Jeanne Crain in a bubble bath— not for Hollywood only
Perhaps taking a bubble bath is not a lost luxury but certainly at the bottom of your to-do list. I remember when it was practically a nightly occurrence. OK, I was eight. Bubble bath was cheap even on a kid's allowance. It was the gift du jour of aunts, cousins and anyone else who didn't know you well. It also seemed to last longer and bubble-up better than it does now. You wouldn't even think of getting soaped up until the bubbles disintegrated. By that time the pads of your fingers were wrinkled. Ah the luxury of time to take a bath!
I know there are many women who do take baths. Usually it's a lifetime habit. It may be to relax, but it's mostly the way they prefer to get clean— usually sans bubbles. For the rest of us shower-takers a bubble bath is a once in a blue moon affair.
Bubble baths are a fairly recent conceit (and you know you are getting old when "early 20th century" sounds recent). The first bubble baths were created with effervescent bath salts. Bubbles baths were easy (though slimy) when soap began to be sold as flaked. Later surfectant alkl sulfate became the basis for the bubble bath foam we use today. I also remember colored gel lozenges that disintegrated under a powerful faucet and turned into multitudes of foamy bliss. In reading about bubble baths I see that children under three are not supposed to take them on account of the possibility of urinary tract infections. Aren't there things you wish you didn't know?
The best bubble bath of recent memory was just a few years ago. My sister and I decided to take an off-season, cheap package flight/hotel to London.
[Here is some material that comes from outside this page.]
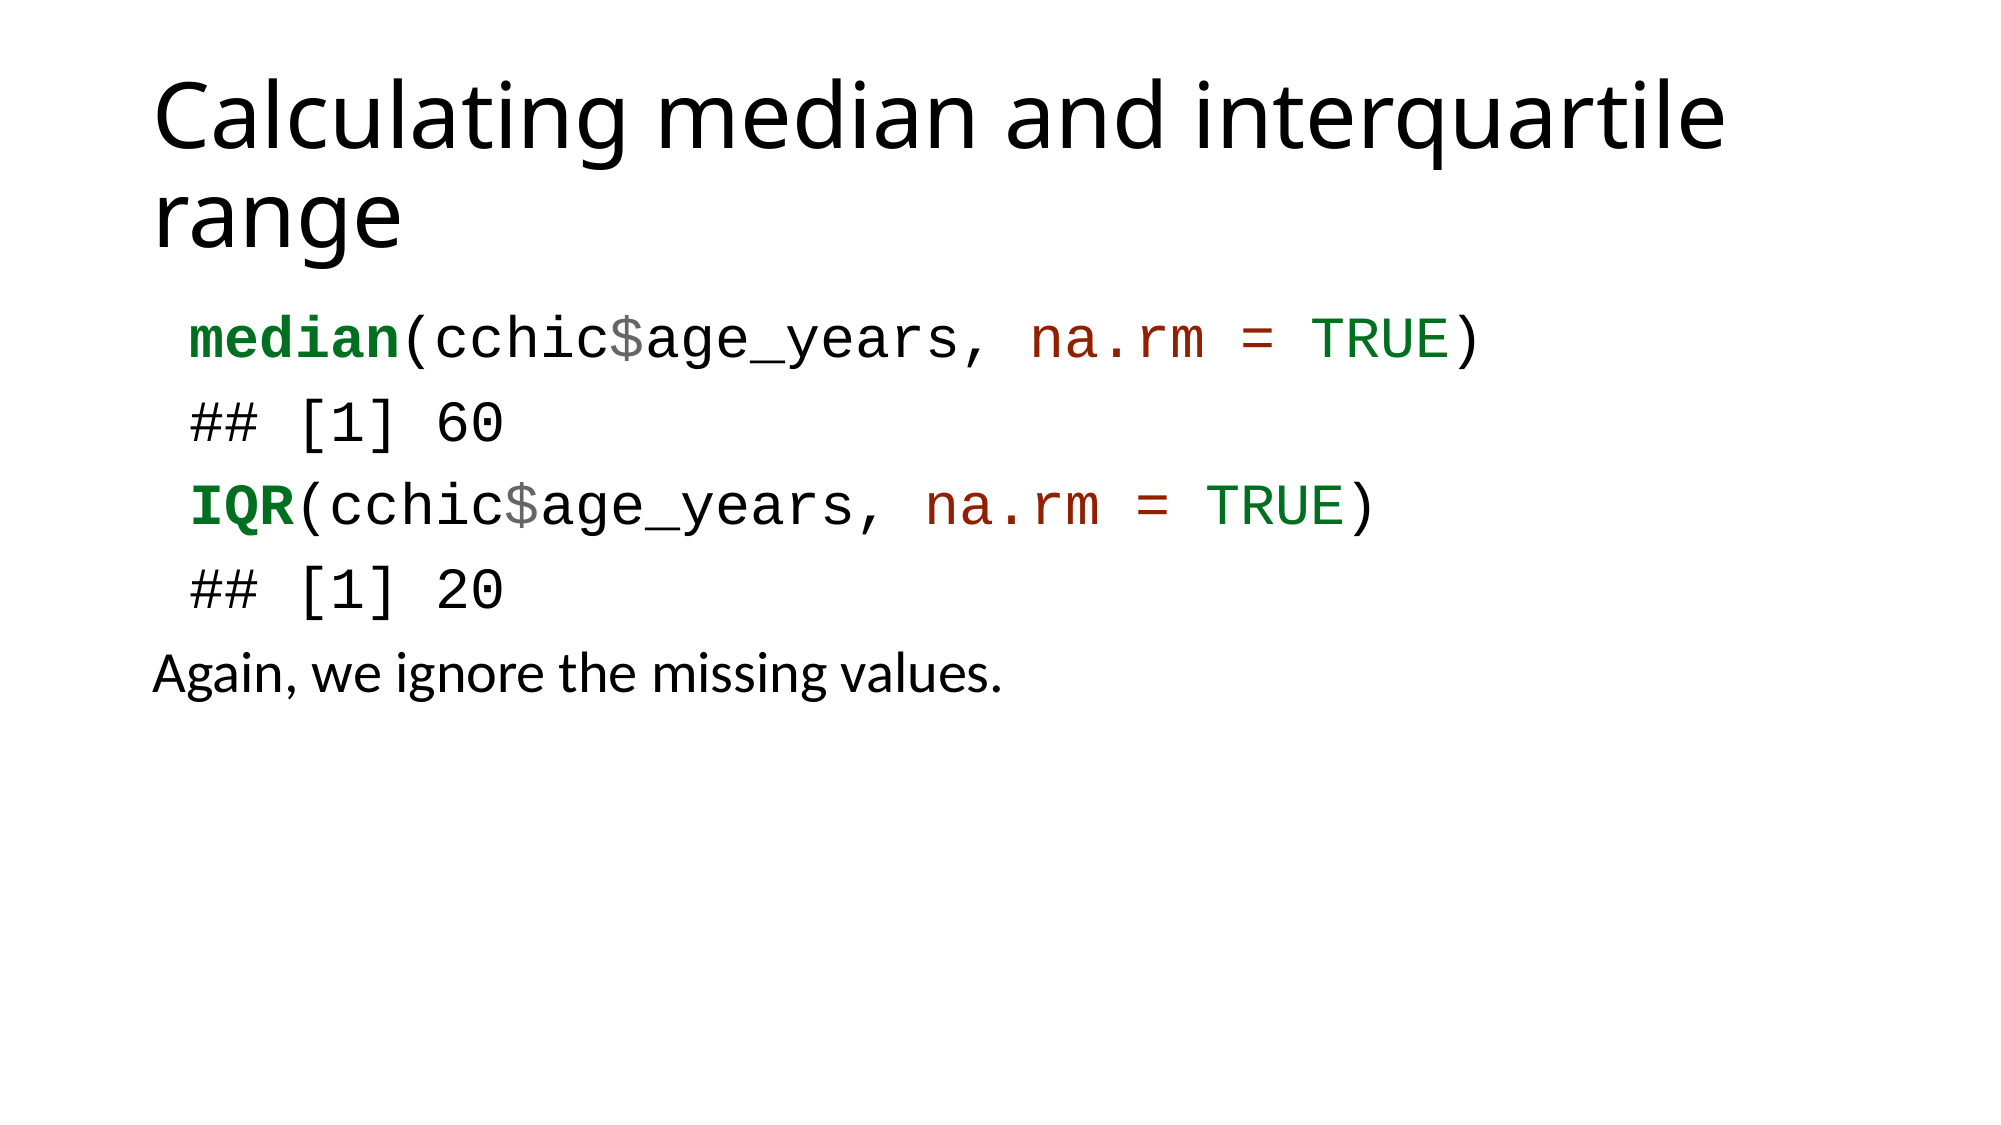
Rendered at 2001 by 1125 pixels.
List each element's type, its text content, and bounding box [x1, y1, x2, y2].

title Calculating median and interquartile range [137, 59, 1863, 278]
list median(cchic$age_years, na.rm = TRUE) ## [1] 60 IQR(cchic$age_years, na.rm = TRUE) ## [1] 20 Again, we ignore the missing values. [137, 299, 1863, 1014]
That meant it was damp and cold in London, and our hotel looked a lot like the bed-sit from "A Taste of Honey"—faded chintz and a view over London of rooftops and chimney pots. Central heating meant there was a radiator in the bedroom, the bath evidently not considered central. There was no shower, but a tiny, deep tub. And it was cold in that bathroom! My sister and I bought bubble bath at Boots and each took baths sitting up to our necks in sweet smelling bubbles atop the hottest water I've ever tolerated. I brought back the little bit that was left in the bottle. Just a sniff takes me on that journey again.
I've toyed with the idea of buying one of those racks that goes across your tub. It has a book stand, a candle stand and a place for a glass of wine. Pottery Barn sells one for $149. At that rate each bubble bath would come to $25 a pop over six years, wine not included.
National Bubble Bath Day is January 8, which is also Elvis' birthday. I believe the connection is purely coincidental.
You can certainly still buy bubble bath. Oprah's favorite, the Lollia brand, offers a bottle of Breathe for $34.00. The Original Mr. Bubble will set you back $3.69. It seems that time is really the luxury no one can afford.